### Recorded data

Start of Block

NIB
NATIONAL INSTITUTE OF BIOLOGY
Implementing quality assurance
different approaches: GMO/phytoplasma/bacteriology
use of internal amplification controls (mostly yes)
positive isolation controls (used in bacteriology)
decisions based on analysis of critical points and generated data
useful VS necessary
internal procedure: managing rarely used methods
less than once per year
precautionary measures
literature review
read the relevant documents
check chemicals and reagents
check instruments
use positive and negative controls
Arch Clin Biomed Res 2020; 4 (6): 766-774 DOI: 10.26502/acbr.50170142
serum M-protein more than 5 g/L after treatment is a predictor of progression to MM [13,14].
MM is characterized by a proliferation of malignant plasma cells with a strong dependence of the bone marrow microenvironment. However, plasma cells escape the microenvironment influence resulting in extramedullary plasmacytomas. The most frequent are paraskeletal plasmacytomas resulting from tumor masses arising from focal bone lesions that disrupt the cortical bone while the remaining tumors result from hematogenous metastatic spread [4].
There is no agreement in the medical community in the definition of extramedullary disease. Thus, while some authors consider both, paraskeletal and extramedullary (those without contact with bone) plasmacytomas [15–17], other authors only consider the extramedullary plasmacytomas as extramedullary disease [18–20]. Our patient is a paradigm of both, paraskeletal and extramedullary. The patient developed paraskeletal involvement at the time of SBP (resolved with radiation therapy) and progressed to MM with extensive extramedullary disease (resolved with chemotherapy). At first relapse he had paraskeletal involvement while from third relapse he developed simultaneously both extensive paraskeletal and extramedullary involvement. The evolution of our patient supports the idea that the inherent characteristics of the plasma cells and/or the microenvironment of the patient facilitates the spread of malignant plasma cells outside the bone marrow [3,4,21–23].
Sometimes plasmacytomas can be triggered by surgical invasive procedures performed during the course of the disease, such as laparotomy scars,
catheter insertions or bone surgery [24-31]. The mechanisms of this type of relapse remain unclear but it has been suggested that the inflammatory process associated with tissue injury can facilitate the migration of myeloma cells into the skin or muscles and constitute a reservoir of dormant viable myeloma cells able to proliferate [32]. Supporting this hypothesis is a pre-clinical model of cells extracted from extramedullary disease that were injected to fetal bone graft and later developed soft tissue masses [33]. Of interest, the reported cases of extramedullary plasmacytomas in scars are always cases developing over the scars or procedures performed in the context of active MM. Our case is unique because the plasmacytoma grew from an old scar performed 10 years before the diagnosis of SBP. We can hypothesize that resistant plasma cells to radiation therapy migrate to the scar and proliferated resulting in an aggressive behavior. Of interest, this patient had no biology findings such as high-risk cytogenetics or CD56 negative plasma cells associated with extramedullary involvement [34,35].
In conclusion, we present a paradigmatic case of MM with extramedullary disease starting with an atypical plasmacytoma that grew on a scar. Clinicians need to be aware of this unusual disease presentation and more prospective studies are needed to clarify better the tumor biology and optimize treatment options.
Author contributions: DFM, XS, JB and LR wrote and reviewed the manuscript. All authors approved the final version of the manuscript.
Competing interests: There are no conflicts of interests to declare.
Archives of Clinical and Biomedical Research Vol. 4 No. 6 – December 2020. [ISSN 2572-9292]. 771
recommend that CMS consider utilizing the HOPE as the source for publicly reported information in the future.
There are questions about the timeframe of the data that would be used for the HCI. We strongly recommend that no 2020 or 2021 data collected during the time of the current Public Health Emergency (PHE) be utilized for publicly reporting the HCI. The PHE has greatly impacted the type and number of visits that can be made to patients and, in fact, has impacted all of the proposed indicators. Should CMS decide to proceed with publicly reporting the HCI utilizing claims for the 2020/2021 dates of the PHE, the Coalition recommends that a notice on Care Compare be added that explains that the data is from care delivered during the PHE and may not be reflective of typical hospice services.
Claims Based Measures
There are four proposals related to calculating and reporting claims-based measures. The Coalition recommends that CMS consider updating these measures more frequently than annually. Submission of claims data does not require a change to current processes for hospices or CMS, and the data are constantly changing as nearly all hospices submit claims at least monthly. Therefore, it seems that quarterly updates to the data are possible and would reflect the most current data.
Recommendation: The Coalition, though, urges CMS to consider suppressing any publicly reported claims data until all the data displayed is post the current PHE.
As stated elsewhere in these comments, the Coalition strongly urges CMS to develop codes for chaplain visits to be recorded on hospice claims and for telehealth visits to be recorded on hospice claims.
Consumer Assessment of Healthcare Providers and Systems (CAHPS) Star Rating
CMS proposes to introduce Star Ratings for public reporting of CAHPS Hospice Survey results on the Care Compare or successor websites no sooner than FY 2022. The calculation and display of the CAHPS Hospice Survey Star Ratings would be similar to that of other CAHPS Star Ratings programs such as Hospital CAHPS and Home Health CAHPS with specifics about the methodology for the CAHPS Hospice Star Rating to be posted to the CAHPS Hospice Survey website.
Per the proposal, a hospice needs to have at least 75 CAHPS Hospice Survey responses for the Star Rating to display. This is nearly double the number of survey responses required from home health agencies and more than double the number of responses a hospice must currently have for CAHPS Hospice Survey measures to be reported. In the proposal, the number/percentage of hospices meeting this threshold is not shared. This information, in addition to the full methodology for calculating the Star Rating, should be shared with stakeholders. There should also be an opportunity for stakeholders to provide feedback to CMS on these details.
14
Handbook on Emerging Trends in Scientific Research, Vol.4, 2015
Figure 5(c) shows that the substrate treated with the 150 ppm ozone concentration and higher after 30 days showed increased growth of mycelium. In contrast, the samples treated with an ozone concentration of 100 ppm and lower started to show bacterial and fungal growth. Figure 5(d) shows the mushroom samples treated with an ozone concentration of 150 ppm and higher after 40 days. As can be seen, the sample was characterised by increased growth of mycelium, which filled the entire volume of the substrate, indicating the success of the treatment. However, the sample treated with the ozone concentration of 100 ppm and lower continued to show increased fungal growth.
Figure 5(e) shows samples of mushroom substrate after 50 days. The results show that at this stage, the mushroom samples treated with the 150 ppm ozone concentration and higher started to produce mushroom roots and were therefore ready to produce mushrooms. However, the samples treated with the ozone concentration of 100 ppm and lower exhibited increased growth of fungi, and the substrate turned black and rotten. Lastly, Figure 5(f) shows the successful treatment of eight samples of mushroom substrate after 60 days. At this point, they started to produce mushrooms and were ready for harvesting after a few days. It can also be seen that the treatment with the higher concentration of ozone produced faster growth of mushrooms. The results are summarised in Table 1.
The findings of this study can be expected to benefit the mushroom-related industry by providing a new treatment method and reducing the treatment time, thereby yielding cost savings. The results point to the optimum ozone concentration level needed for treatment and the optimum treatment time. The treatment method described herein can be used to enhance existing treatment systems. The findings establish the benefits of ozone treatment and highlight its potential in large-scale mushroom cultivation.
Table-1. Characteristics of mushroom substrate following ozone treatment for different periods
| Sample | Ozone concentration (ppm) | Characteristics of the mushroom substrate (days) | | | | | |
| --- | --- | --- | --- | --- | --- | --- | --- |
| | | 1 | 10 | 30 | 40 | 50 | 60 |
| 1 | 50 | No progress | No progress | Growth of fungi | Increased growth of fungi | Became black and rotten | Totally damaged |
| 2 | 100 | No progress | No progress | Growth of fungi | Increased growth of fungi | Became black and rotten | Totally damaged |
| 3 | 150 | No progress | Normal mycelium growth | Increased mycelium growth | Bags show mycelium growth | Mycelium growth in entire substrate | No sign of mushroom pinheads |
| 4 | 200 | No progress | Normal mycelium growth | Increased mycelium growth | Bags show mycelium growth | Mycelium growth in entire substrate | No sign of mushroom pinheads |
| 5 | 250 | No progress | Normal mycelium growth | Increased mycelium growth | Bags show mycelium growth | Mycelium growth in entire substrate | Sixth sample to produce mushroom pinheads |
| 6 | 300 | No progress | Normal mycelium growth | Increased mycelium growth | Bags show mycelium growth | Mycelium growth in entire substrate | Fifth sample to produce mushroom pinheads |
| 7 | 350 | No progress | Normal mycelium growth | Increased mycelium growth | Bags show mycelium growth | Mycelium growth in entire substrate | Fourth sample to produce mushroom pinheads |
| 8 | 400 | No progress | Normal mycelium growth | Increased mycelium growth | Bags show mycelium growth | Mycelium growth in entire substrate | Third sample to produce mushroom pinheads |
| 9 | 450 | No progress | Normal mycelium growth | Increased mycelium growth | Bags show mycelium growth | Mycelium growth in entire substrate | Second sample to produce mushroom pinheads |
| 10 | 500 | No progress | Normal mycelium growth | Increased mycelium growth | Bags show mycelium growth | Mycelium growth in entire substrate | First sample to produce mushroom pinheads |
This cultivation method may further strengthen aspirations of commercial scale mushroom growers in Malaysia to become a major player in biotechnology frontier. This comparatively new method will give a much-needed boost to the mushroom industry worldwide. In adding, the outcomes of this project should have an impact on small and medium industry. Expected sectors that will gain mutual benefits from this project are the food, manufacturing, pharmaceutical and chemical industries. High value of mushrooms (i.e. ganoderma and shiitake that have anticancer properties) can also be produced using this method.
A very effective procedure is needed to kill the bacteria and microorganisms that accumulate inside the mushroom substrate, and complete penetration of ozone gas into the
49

End of Block

Will you return exactly the lines above from the one with "precautionary measures" down to the one with "serum M-protein more", counting both as part of the range?

precautionary measures
literature review
read the relevant documents
check chemicals and reagents
check instruments
use positive and negative controls
Arch Clin Biomed Res 2020; 4 (6): 766-774 DOI: 10.26502/acbr.50170142
serum M-protein more than 5 g/L after treatment is a predictor of progression to MM [13,14].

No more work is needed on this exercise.